Gagasan itu disampaikan Direktur Archipelago Solidarity Foundation Dipl-Oek Engelina Pattiasina dalam sarasehan dengan tema "Memaknai Warisan Nilai Juang Martha Christina Tiahahu (4 Januari 1800- 4 Januari 2015) di Jakarta, Selasa.
Sejumlah tokoh menghadiri pertemuan ini, termasuk dari Universitas Pattimura dan sejarawan Dr Semmy Touwe serta tokoh masyarakat Maluku Raja Abubu Nusa Laut.

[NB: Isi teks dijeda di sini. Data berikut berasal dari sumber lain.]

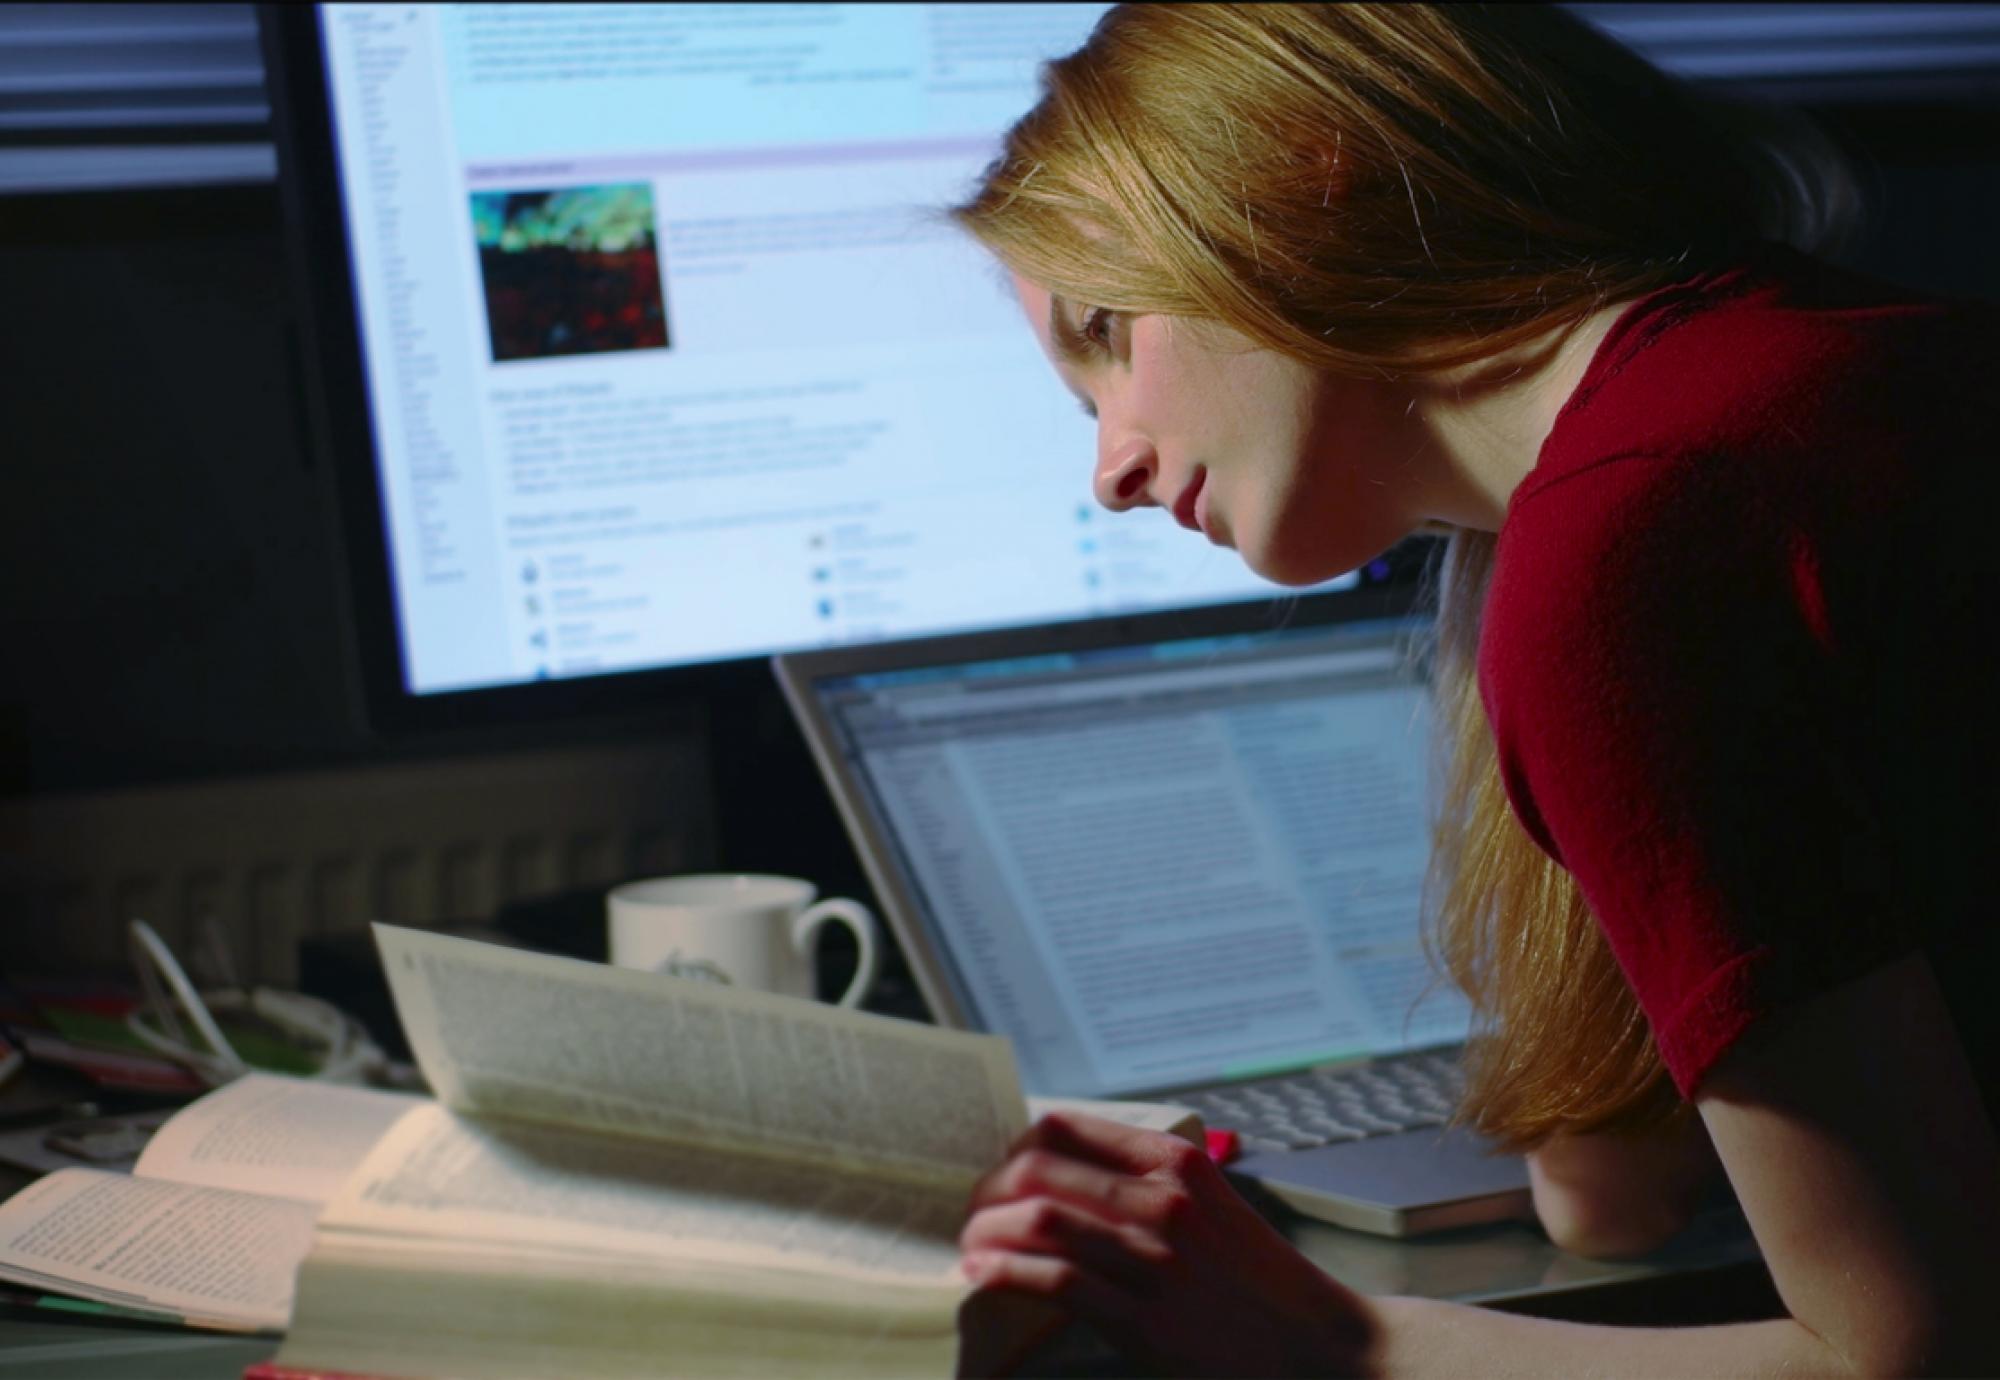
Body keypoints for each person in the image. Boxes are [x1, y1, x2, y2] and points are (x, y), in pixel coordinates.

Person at [947, 4, 2000, 1374]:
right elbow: (1606, 1204)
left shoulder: (1643, 549)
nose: (1114, 468)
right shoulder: (1816, 365)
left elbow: (1917, 1354)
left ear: (1297, 180)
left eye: (1108, 334)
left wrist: (1325, 1337)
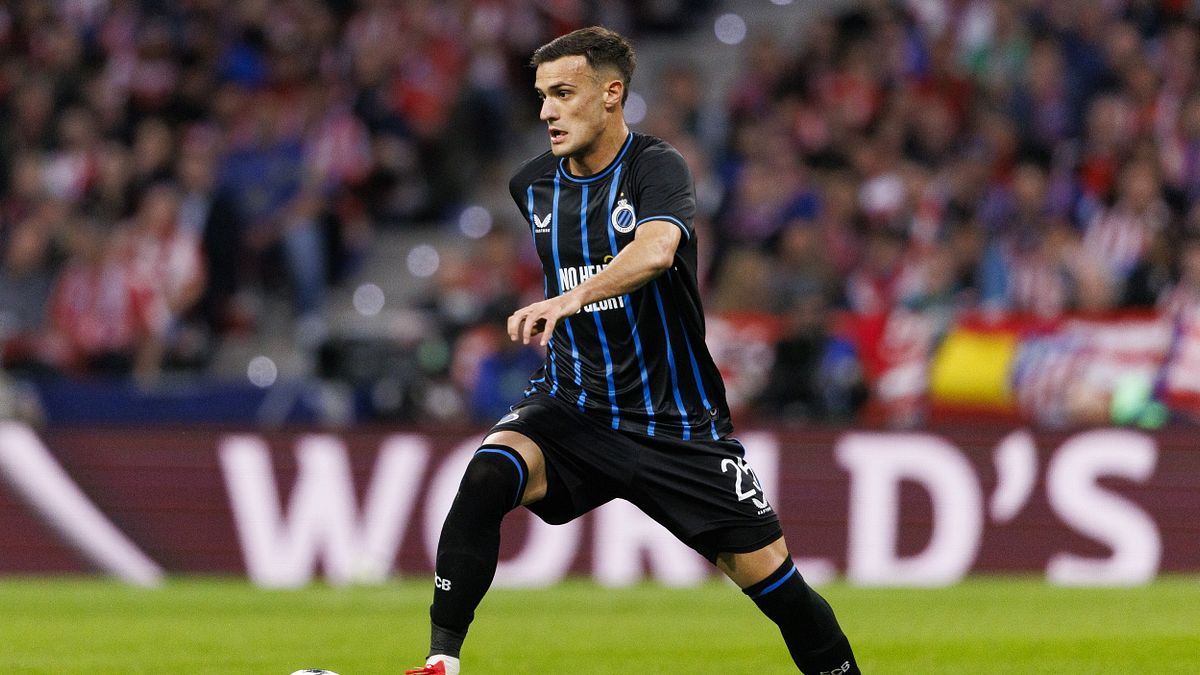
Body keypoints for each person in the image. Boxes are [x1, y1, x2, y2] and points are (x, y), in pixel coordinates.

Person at [407, 27, 860, 675]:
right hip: (573, 406)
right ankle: (440, 661)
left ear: (611, 93)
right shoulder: (532, 185)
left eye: (564, 94)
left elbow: (656, 251)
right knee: (486, 475)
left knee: (779, 589)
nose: (547, 111)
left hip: (676, 424)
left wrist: (571, 298)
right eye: (542, 96)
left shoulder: (656, 167)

Dari unsur pemerintah hadir Deputi Bidang Sosial dan Hukum Kementerian Pemberdayaan Perempuan dan Perlindungan Anak Heru Karsidi dan Dr Wilian Sabandar dari REDD+.
Engelina mengemukakan, dari sedikit rekaman kisah Martha Christina, ada banyak keteladanan, nilai dan aspirasi yang diperlukan saat ini.
Martha Christina Tiahahu lahir di Nusa Laut, Maluku, 4 Januari 1800 dan meninggal di Laut Banda, Maluku, 2 Januari 1818 pada umur 18 tahun.
Dia adalah seorang gadis dari Desa Abubu di Pulau Nusa Laut. Ia mengangkat senjata melawan penjajah Belanda berumur 17 tahun.
Ayahnya adalah Kapitan Paulus Tiahahu, seorang kapitan dari negeri Abubu yang juga pembantu Thomas Matulessy dalam perang Pattimura tahun 1817 melawan Belanda.
Di kalangan para pejuang dan masyarakat sampai di kalangan musuh, ia dikenal sebagai gadis pemberani dan konsekuen terhadap cita-cita perjuangannya.
Di dalam pertempuran yang sengit di Desa Ouw - Ullath jasirah Tenggara Pulau Saparua, Belanda menangkap para tokoh pejuang.
Ada yang harus mati digantung dan ada yang dibuang ke Pulau Jawa. Kapitan Paulus Tiahahu divonis hukum mati tembak.
Martha Christina berjuang untuk melepaskan ayahnya dari hukuman mati, namun ia tidak berdaya dan meneruskan bergerilyanya di hutan, tetapi akhirnya tertangkap dan diasingkan.
Di Kapal Perang Eversten, Martha Christina Tiahahu menemui ajalnya dan dengan penghormatan militer jasadnya diluncurkan di Laut Banda menjelang tanggal 2 Januari 1818.
Martha Christina dikukuhkan sebagai Pahlawan Kemerdekaan Nasional oleh Pemerintah Republik Indonesia.